ANALYSES

« Un enjeu stratégique et médiatique »

Presse
12 juin 2014
Comment expliquer que le football engendre un tel engouement planétaire ?



Parce que c’est le sport le plus simple à comprendre et à jouer, tout le monde peut le pratiquer quelles que soient les caractéristiques physiques. On peut dire qu’entre Messi et Ibrahimovic ce n’est pas du tout le même physique, et pourtant ce sont tous les deux d’excellents joueurs. Les règles sont simples, mise à part celle du hors-jeu, pas besoin d’équipement spécifique, on peut jouer en posant simplement deux tee-shirts par terre pour faire des buts. Tout ceci explique que, parti d’Angleterre, le football est venu conquérir le monde, et est aujourd’hui le sport le plus populaire.


Il a conquis le monde, sauf peut-être la première puissance, les Etats-Unis…



Ce n’est plus tout à fait vrai. L’équipe américaine est qualifiée pour la 6e fois consécutive, le «soccer», comme on l’appelle là-bas, se développe beaucoup chez les teenagers et les femmes. Et, si les migrants européens à l’origine ont abandonné leurs sports pour adopter les sports locaux (baseball, basket, football américain), les «chicanos», eux, gardent le foot. On peut dire que les deux seules terres encore un peu rétives, sont l’Inde et le Pakistan.


La passion footballistique ne risque-t-elle pas un jour de s’échouer sur le récif de la contestation sociale ?



On peut se demander à partir de quand le football, qui a conquis le monde, verra son imperium contesté. Aucun empire n’est éternel. La différence entre l’empire du foot et les autres qu’on étudie sur le plan stratégique, c’est que la conquête du foot s’est faite de façon pacifique, plutôt dans l’enthousiasme. Ce qui pourrait le remettre en cause, plus que la contestation sociale, c’est s’il y avait un doute sur l’intégrité des compétitions, sur la glorieuse incertitude du sport. Les paris truqués, ou le dopage, sont des menaces réelles pour le football. On peut dire aussi que, par rapport aux mises en accusations de la Fifa, plus de transparence de la part de cet organisme serait la bienvenue. Car plus on est visible, plus on doit rendre des comptes, et la Fifa est bien plus visible qu’il y a 20 ou 30 ans, mais elle garde un mode de fonctionnement de cette époque.


Justement, l’attribution du Mondial au Qatar ne va-t-elle pas nous faire atteindre la limite dont vous parlez ?

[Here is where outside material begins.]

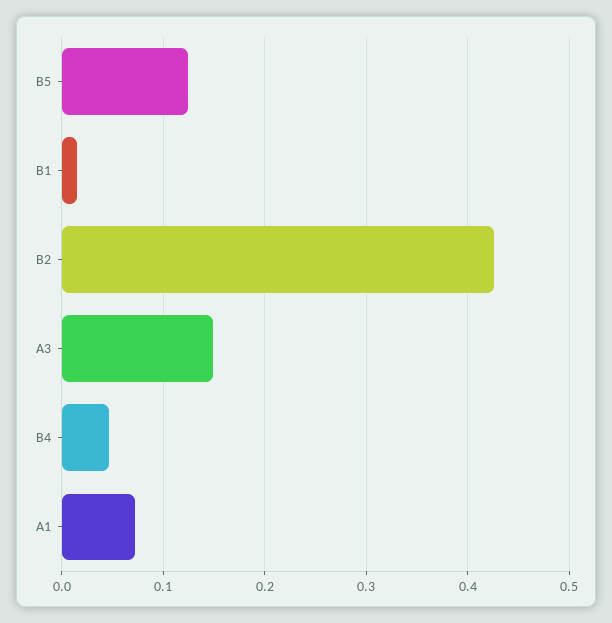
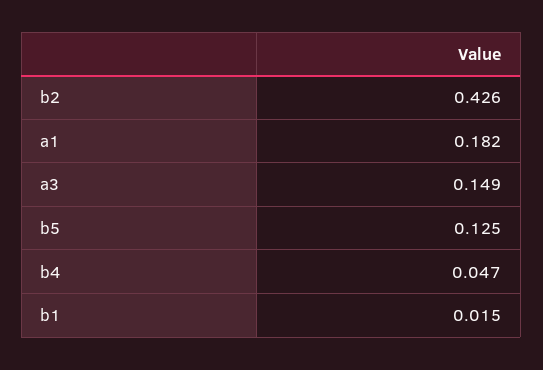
A1: 0.07 -> 0.182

Pour l’instant les accusations de corruption sont portées sur un membre, qui voulait être président de la Fifa, et pas sur le comité d’organisation de la Coupe du Monde au Qatar. Attendons l’enquête, s’il est prouvé qu’il y a eu corruption sur le choix d’attribution, celui-ci sera remis en cause. Ce n’est pas la première fois, il faut se rappeler que l’Afrique du Sud aurait dû recevoir le Mondial en 2006, et que une voix a changé au dernier moment, sur 24, et on a pensé que cette voix n’avait pas changé gratuitement… Le but de la Fifa est de conquérir le monde, et dès qu’il y a un pays nouveau, il y a des interrogations du genre : pourquoi aller dans des pays sans tradition footballistique établie ? Après le Qatar, on peut penser que celui de 2026 ou 2030 sera attribué à la Chine. Ça peut se concevoir d’un point de vue universaliste du football.


Le foot et le Mondial peuvent-ils avoir un réel impact géopolitique ?



Il ne faut pas compter sur le foot pour amener la paix entre les deux Corées, ou Israël et la Palestine, mais le football a un enjeu médiatique et stratégique. Pourquoi y a-t-il autant de manifestations au Brésil ? Parce qu’elles sont plus visibles à travers le Mondial. Pourquoi parle-t-on des ouvriers immigrés au Qatar, et pas de ceux en Arabie Saoudite dont la condition n’est pas meilleure ? Le football est une caisse de résonance, c’est un instrument dont on peut se servir pour avoir une fenêtre d’ouverture sur l’autre, mais ce n’est pas une panacée qui permet de réduire les oppositions.